We need to understand those differences and shouldn't run away from them, right? But we also need to show more empathy for one another as humans, because we're all on this perilous journey toward transformation together. And we need to find common ground, show empathy to one another, and hear each other out.

Even if I don't agree, I want to hear your perspective, and I want to try and do the work to walk a mile in your shoes. And I hope you would do the same.

Then, maybe then we'll be able to collaborate across the differences, which are sometimes easy to spot, but then we can work towards a common goal and ultimately get stuff done. I want to aspire to bring that same level of excellence, hope, and desire in the way I show up and approach everything as a City Councilmember.

SSE: With that in mind, let's say you are elected. What would you want your constituents to be able to say about you by the end of your first term?

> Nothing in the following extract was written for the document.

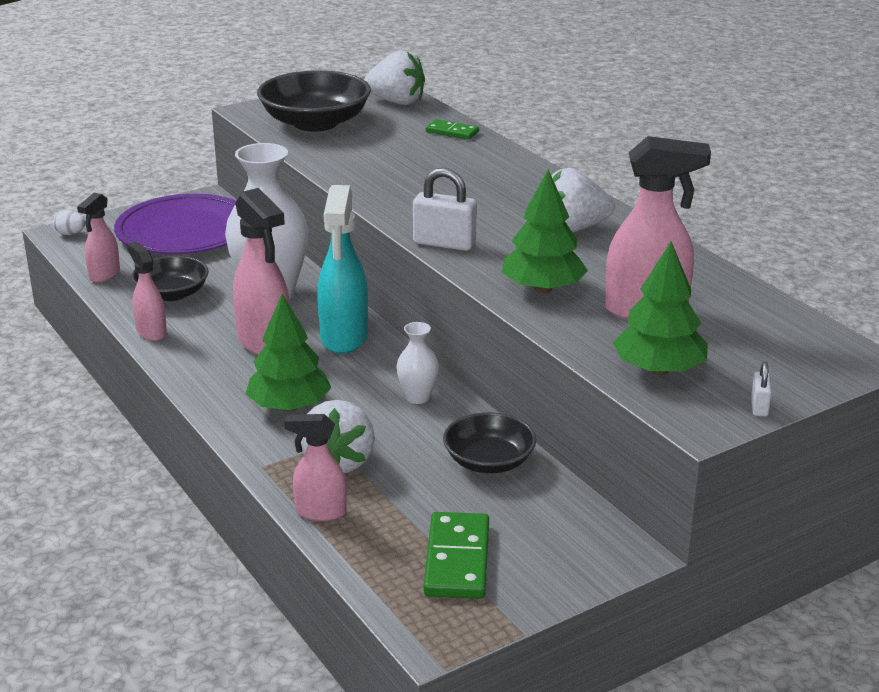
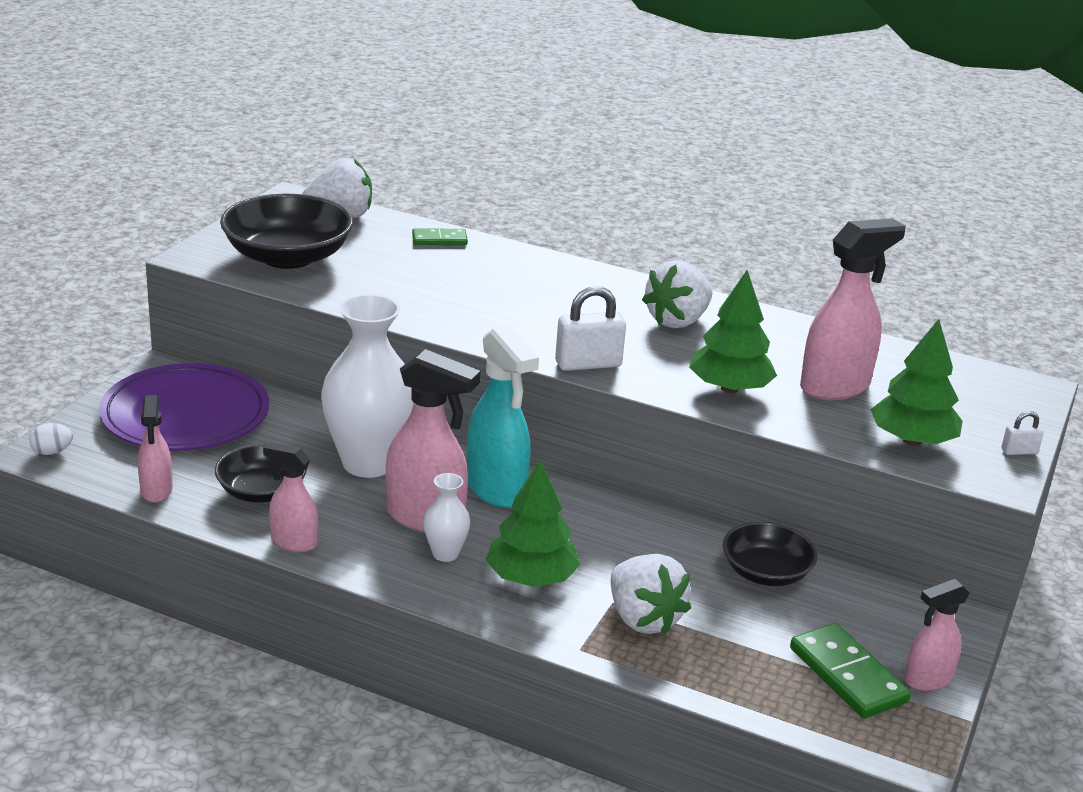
camera: 35 degrees left, 0 degrees up
(320, 512) = (686, 675): pink spray bottle -> pink spray bottle (927, 680)
(417, 397) = (635, 530): white vase -> white vase (445, 554)
(759, 407) = (1019, 451): white padlock -> white padlock turned 75 degrees counterclockwise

Saka: I would want them to say that I am a servant of the people and I care about their needs individually and collectively as a community across District 1, first and foremost, and the rest of the city. I would want them to say that I made great progress on my very simple plan.

I plan to prioritize public safety, action on homelessness, and building a ton of affordable housing. I want people to be able to say, we made a lot of great progress on that, and that I tried to operate with a growth mindset instead of deflecting blame.

I want people to also say that I tried my best to think critically about feedback and try to incorporate that going forward. I also want them to say that I made some great progress in normalizing collaboration across differences in City Hall, finding common ground, and getting things done that actually work.